Sunday, March 4, 2007

Sardis Lake and the coming battle

Sardis Lake is in Southeast Oklahoma, near Wilburton, Talihina and Hartshorne. The Kiamichi mountains are to the south, the Jackfork mountains to the west and the Winding Stair mountains to the north and east. The lake was completed in 1983 at a cost of 38 million dollars and in 1984 the state part of that debt was 18 million dollars. The lake has been the subject of litigation since it's construction and the state debt is now 68 million dollars.

Sardis covers 14,360 acres and has 117 miles of shoreline and is a top bass fishing lake and beautiful to behold.

For years North Texas has been trying to buy the excess runoff of water but for years the excess runs into the Red River to the benefit of no one.

Locals are vehement about their rights to Sardis and now central Oklahoma towns and cities are vying for the opportunity to pipe water 140 miles in a five foot pipe at a cost of more than 310 million dollars their way. That is just for starters.
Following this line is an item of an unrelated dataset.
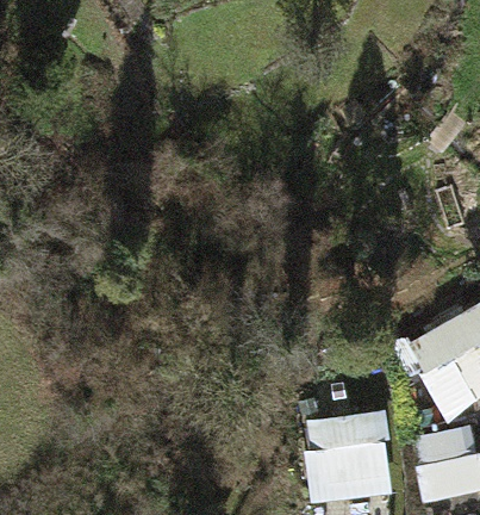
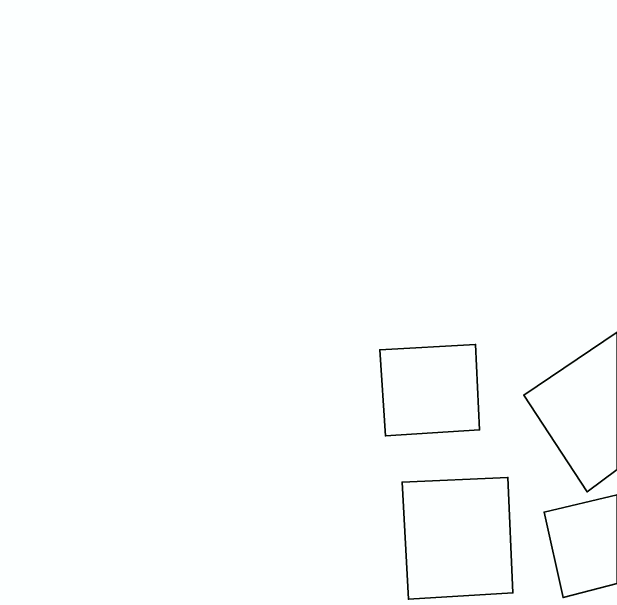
building: none -> [380,345,479,436]

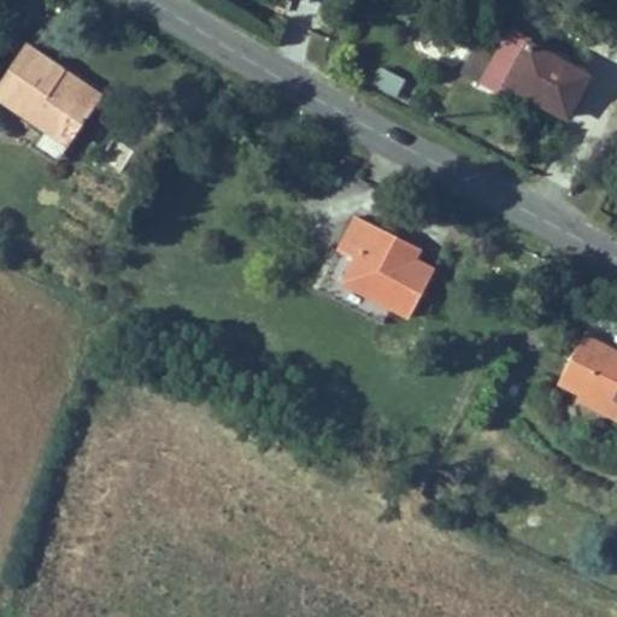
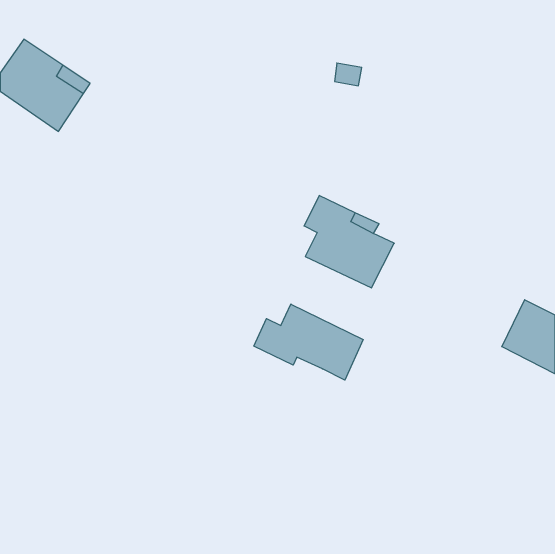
building: [477,25,592,121] -> none
building: none -> [254,304,363,380]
What promises to be a legal battle for our times is beginniong to take place. The issues: Law and the River, Water Marketing, Water Banks, Water Storage Rights, the Sardis water treatment plant, Water Disribution,States Rights and Tribal Rights.
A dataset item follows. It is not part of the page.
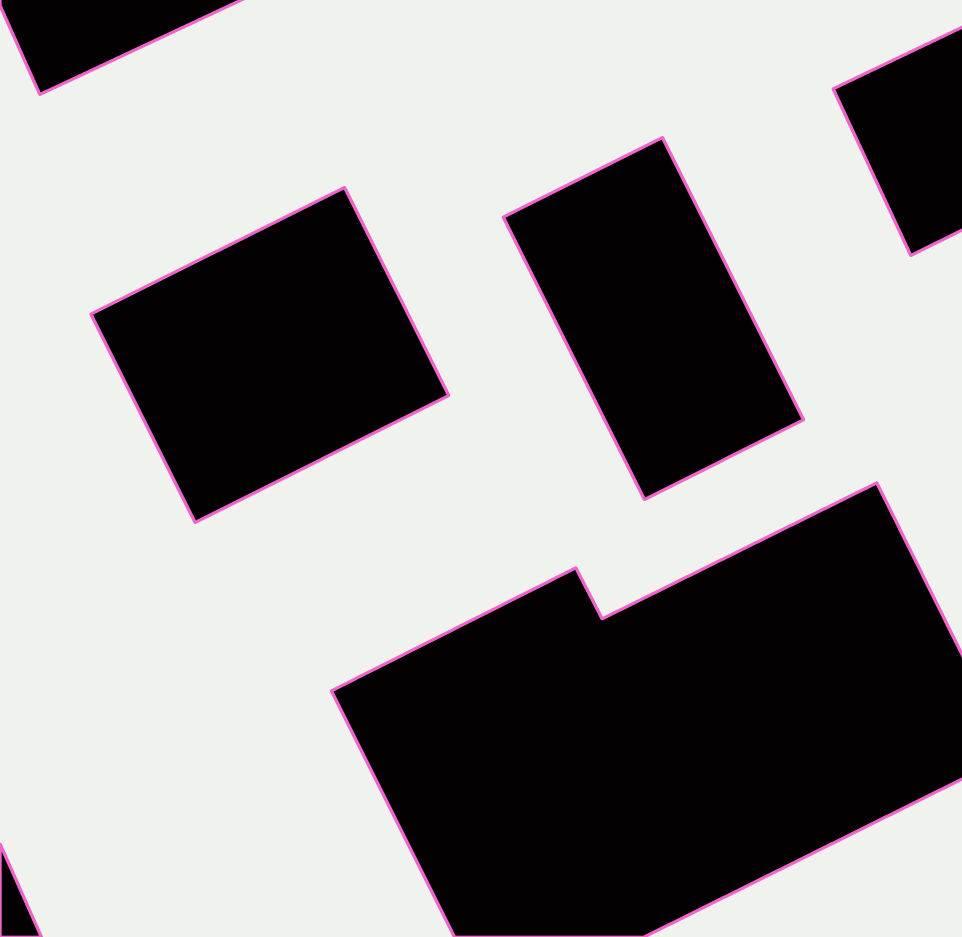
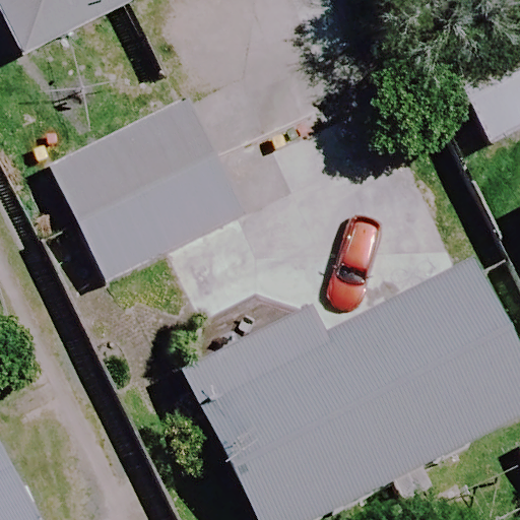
building: [503,137,804,499] -> none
We have everything here, Beauty, law and lawyers, politics, major construction projects, Indians and money, lots of money. Texas money, Oklahoma money, tribal money.

The most productive reading I have seen comes from http://cals.arizona.edu/AZWATER/arroyo/101com. This is all about the Colorado River and the rights of the various southwestern states to the water and the concerns that California would end up with it all.

IN 1922, the United States Supreme Court ruled that the law of prior appropriation applied regardless of state lines. I think what this means is that if an entity owns water or water rights and doen't use them, then someone else can buy those rights and use that water.

Expect Texas to file a lawsuit soon and the Central Oklahoma bunch had better file something also. This is a lose, lose for Southeast Oklahoma legisltors because you can bet that the locals see that water, all of it, as theirs. If Texas gets the water, the Central Oklahoma bunch loses and Lake Hefner dries up. If the Central Oklahoma bunch wins you can bet that the Legislture, at some time in the future is going to be asked to foot major funding.

This issue, along with the Attorney Generals lawsuit against the poultry industry and the draught, ought to get Oklahoman's focused on our most precious asset. The waters of the state. Not only the existence of the water but the purity of it.